Die Kernberge sind eingestürzt. Es ging ein Ruck durch Jena, der Stadt in der unser Held wohnt, aber nicht lebt. Sie haben mit tonnenschweren Geröll die Stadt zugeschüttet. Mitten im Sommer. Nichts deutete darauf hin. Die Menschen der Stadt saßen in leichten Outfits in den Straßen; aßen Eis, telefonierten oder versteckten einfach ihre müden Augen hinter riesigen Sonnenbrillen. Manch einer überlegte wie lange er schon nicht mehr geschlafen hatte, die nächste dachte darüber nach, wo sie die Ration Schlafmittel herbekommen könnte, um doch wieder eine Nacht friedvoll und sorgenfrei – regelrecht geordnet – schlafen zu können.

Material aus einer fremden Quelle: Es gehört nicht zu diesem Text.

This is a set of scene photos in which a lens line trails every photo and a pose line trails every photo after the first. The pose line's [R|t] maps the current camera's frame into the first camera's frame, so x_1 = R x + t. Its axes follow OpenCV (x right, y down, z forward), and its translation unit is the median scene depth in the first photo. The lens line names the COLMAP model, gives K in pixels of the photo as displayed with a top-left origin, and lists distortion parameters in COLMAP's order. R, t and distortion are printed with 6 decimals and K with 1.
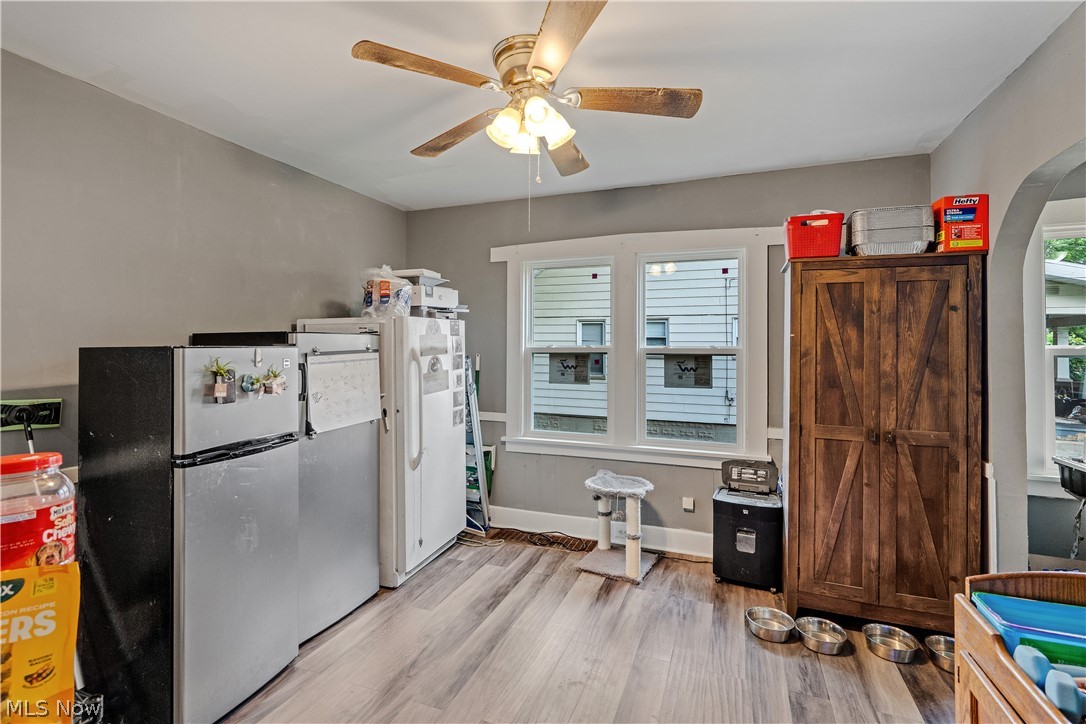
lens RADIAL K [[504.9, 0, 538.1], [0, 504.9, 353.0], [0, 0, 1]] dist [-0.001104, 0.002233]
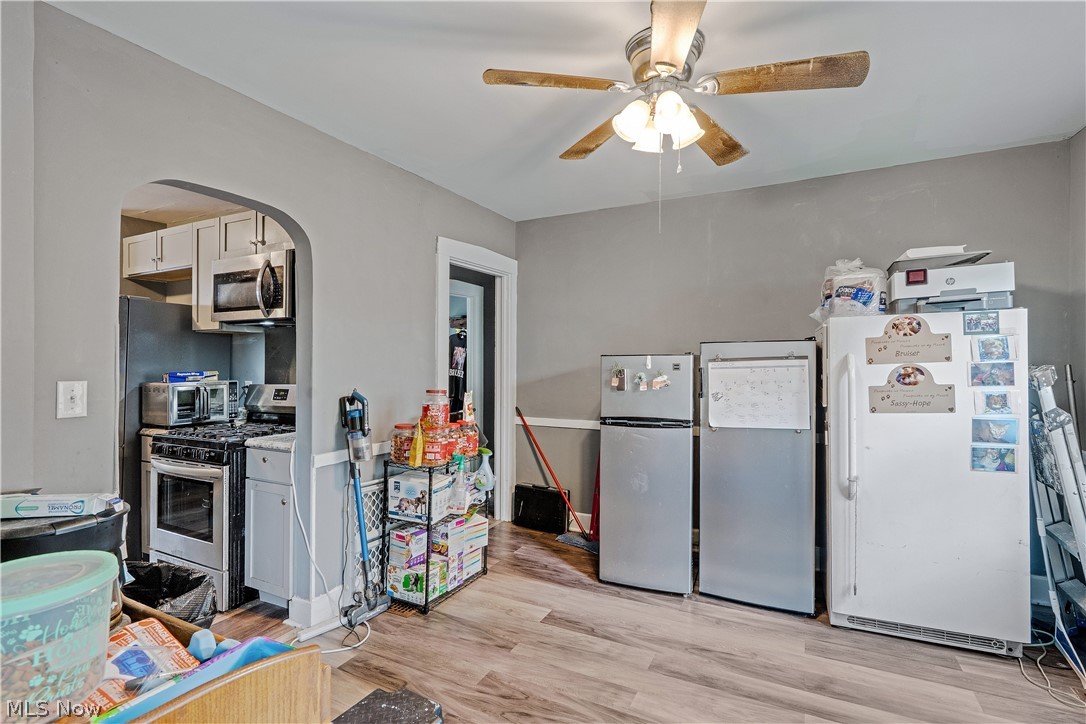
lens RADIAL K [[504.9, 0, 541.5], [0, 504.9, 365.7], [0, 0, 1]] dist [-0.001104, 0.002233]
pose [[-0.093673, 0.013417, -0.995513, 0.593575], [-0.002965, 0.999901, 0.013756, -0.000398], [0.995599, 0.004241, -0.093624, 0.529303]]
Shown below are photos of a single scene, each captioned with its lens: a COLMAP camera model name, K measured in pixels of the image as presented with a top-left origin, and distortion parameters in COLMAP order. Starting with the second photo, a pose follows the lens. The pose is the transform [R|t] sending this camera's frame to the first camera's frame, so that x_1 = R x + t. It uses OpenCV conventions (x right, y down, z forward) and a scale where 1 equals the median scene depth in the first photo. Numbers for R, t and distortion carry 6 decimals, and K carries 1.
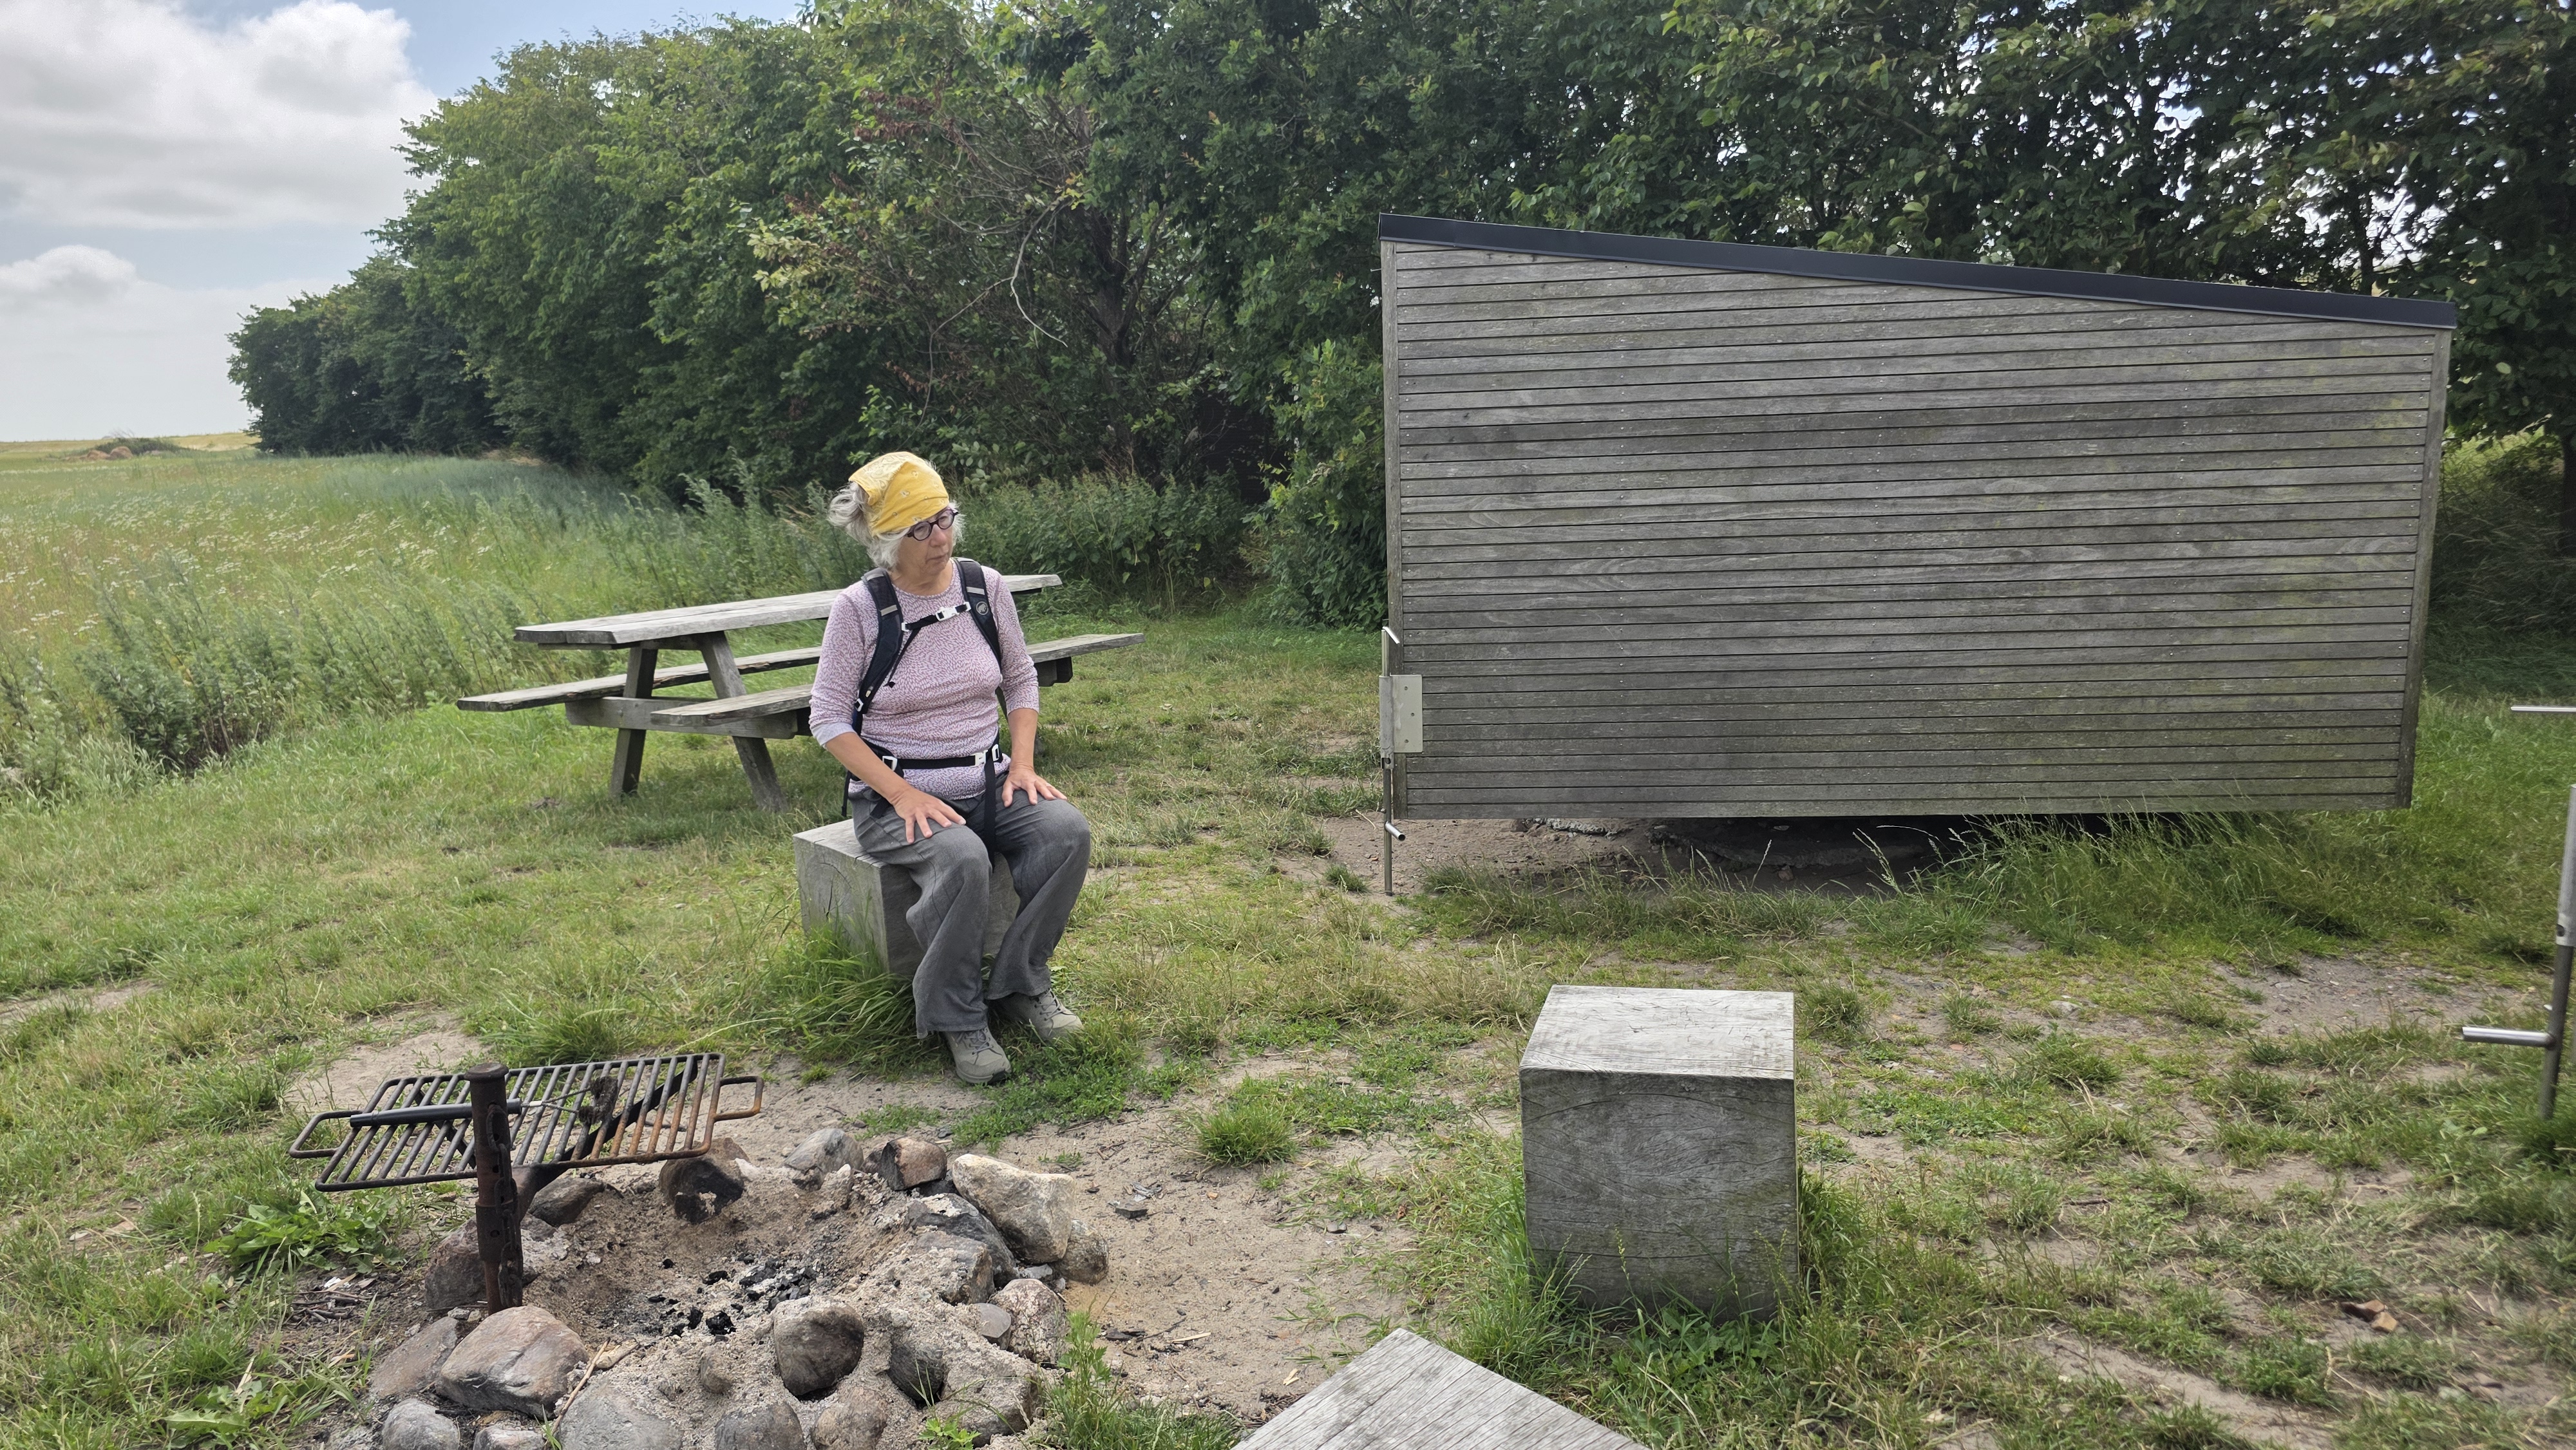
lens RADIAL K [[1663.0, 0, 1288.0], [0, 1663.0, 725.0], [0, 0, 1]] dist [0.003711, -0.002025]
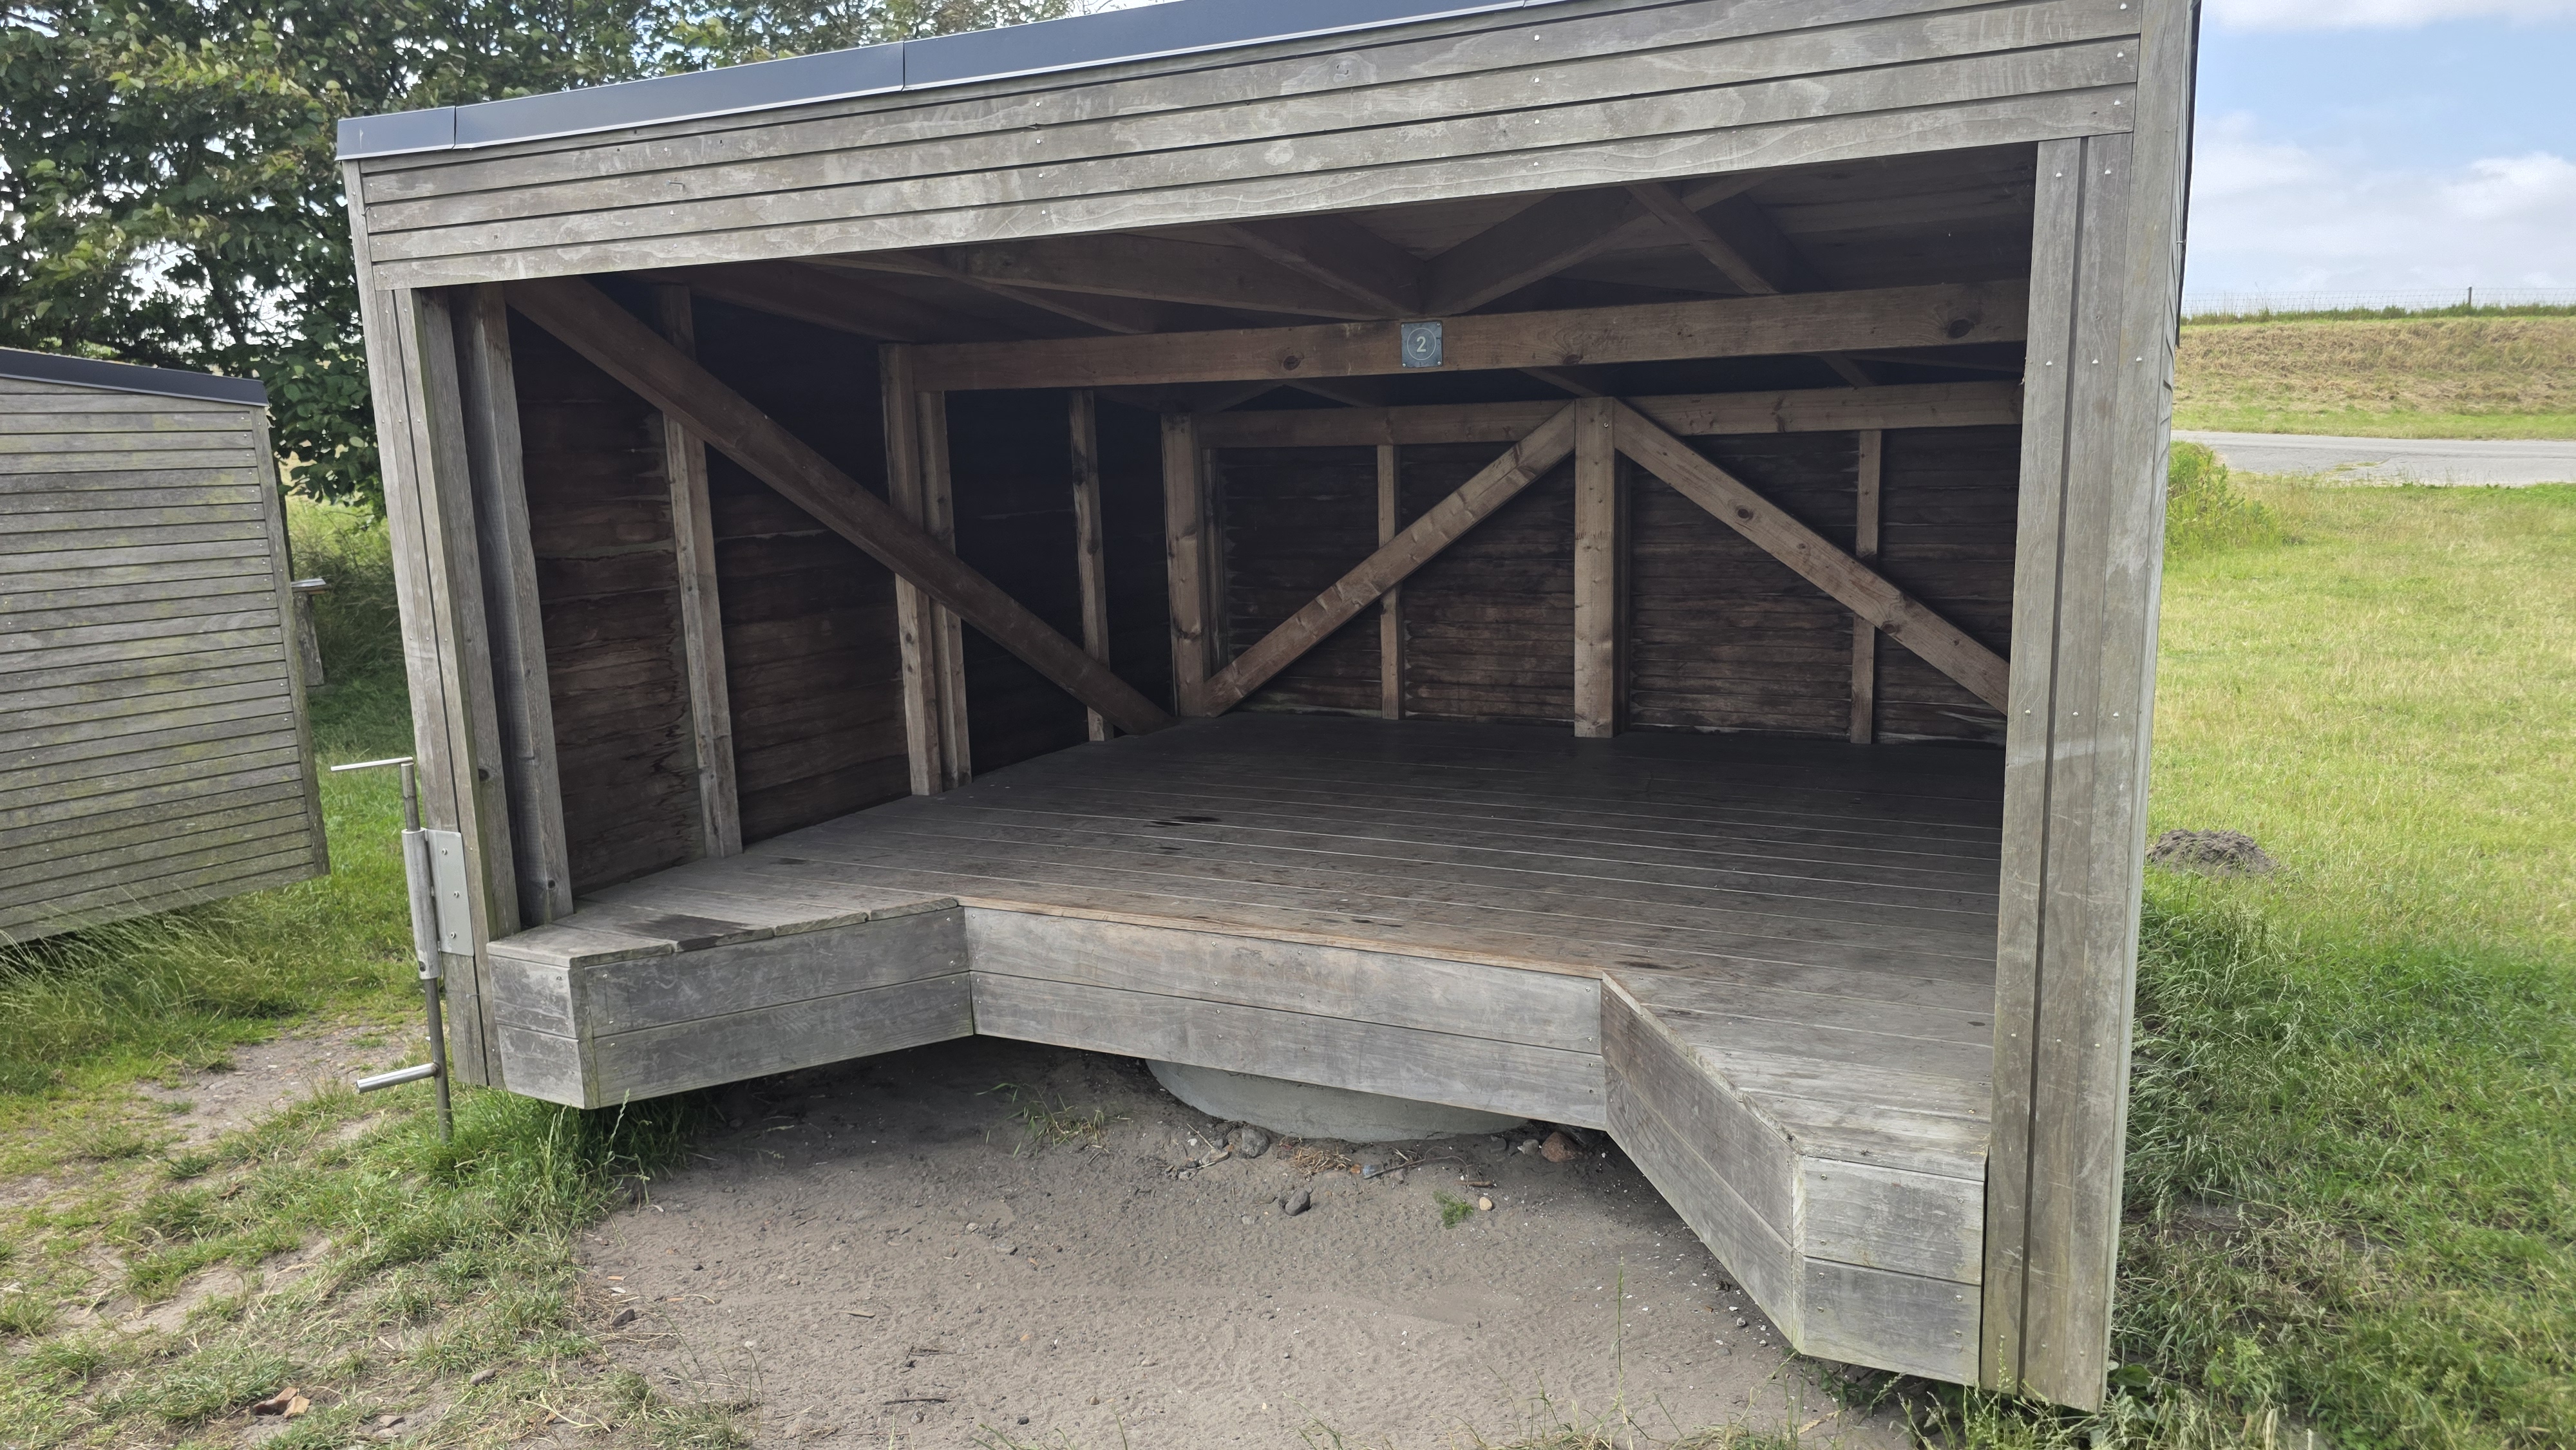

Blind stürzten sie an diesem Tag durch die Gassen und Straßen, versessen gesehen zu werden. Niemand achte darauf wie sich am Rande der Stadt das Unheil zusammenbraute. Unser Held war auf der Suche nach der Liebe. Hatte sie aber bereits verloren, bevor er sie finden konnte. Und nun brodelte es ihn ihm. Mit bissig verkniffenen Gesicht lief er zunächst durch die Straßen nur um einen kleinen Ausgang – gleichsam einen Aufstieg – aus dem widerlichen Dunst der Oberflächlichkeit dieser Stadt zu finden. Nahe einer abseits liegenden Straßen, gab es einen kleinen Aufgang, der unseren Held durch die trockenen Einöde einer Kraterlandschaft führte, die die Menschen dieser Stadt durch ihren unbedingten Regelgehorsam hinterlassen hatten, und ihn auf das Plateau der Kernberge brachte.
Mit schwitzig verkniffenen Gesicht lief er den Weg stufengleich nach oben. Atemlos, trotz Hitze, hielt er nicht an, ehe er den Dunstkreis dieser Stadt verlassen hatte. Oben angekommen, rauchte er eine letzte Zigarette, denn auch das war in dieser Stadt nicht mehr erlaubt. Jeder, der sich mit Tabak befülltes Papier in den Mund schob und dies mit Feuer in ein zeitlich stark begrenztes Opium verwandelte, wurde der Stadt verwiesen. Es beeinträchtige das Klima und erhöhe die Sterberate… sowas gehört sich nicht in einer oberflächlich saubere Welt. Ihre Seelen töteten sie trotzdem. Waren sie doch alle nur noch Monster zwischen sonnenbebrilltem Lächeln und tiefen, schimpfenden Menschenhass. Opfer einer atemlosen Zeit, die von atmenden Weser den Atemstillstand forderte.

In den letzten fünf Minuten hatte der Tabak Ruhe gestiftet und jeder Atemzug machte schläfriger. Unser Held hatte versagt, das hatte er sich gesagt, als er in den Spiegel sah. Anpassungsversuche schlugen fehl. Oft genug suchte er Sinn, fand aber nur Antworten in seltsamen Sprachen, die von Durchhalten sprachen und dass es sich lohne. Er hatte lange genug durchgehalten, so dass es sich jetzt lohnt all dem endlich ein festliches Ende zu setzen. Während er sich auszog, kniff noch einmal der trockene Boden an seinen Füßen. Er erinnerte sich an Spaziergänge im Sand, die er vermutlich in Begleitung beging, jetzt jedoch wusste er, dass er alleine gewesen war.
Sein Kleidung lag im Kreis verstreut um ihn. Er setzte an und schrie tiefe Töne aus seinen sterbenden Lungen, die wie er nie gefragt wurden, ob sie überhaupt diese Welt erleben wollten. Stampfte mit den Füßen wild auf dem Boden, schlug mit den Fäusten in die Luft, nur um den zu erwischen, der vielleicht dafür verantwortlich war. Zunächst passierte nichts, doch dann hub der Wind an und brauste pfeifend um die Ränder der Berge. Unser Held hatte nicht genug, stampfte und schrie und boxte weiter. Die Augen hatten Tränen an den Rändern, die, wie gefroren, einfach nicht die Wangen hinterunterliefen. Unser Held schrie Kauderwelsch, schrie und schrie, die Erde zitterte, dann bebte, dann krachte sie. Unser Held hat keine Angst mehr. Alle in ihm befindlichen Atome treten in einer Kettenreaktion in eine Kernspaltung und zerreißen ihn. Alle Gewalt der Welt stürzt auf die Fetzen ein Ein gleißendes Licht flackert auf, Donner grollt und die Berge rutschten in sich zusammen und begraben die Stadt unter sich.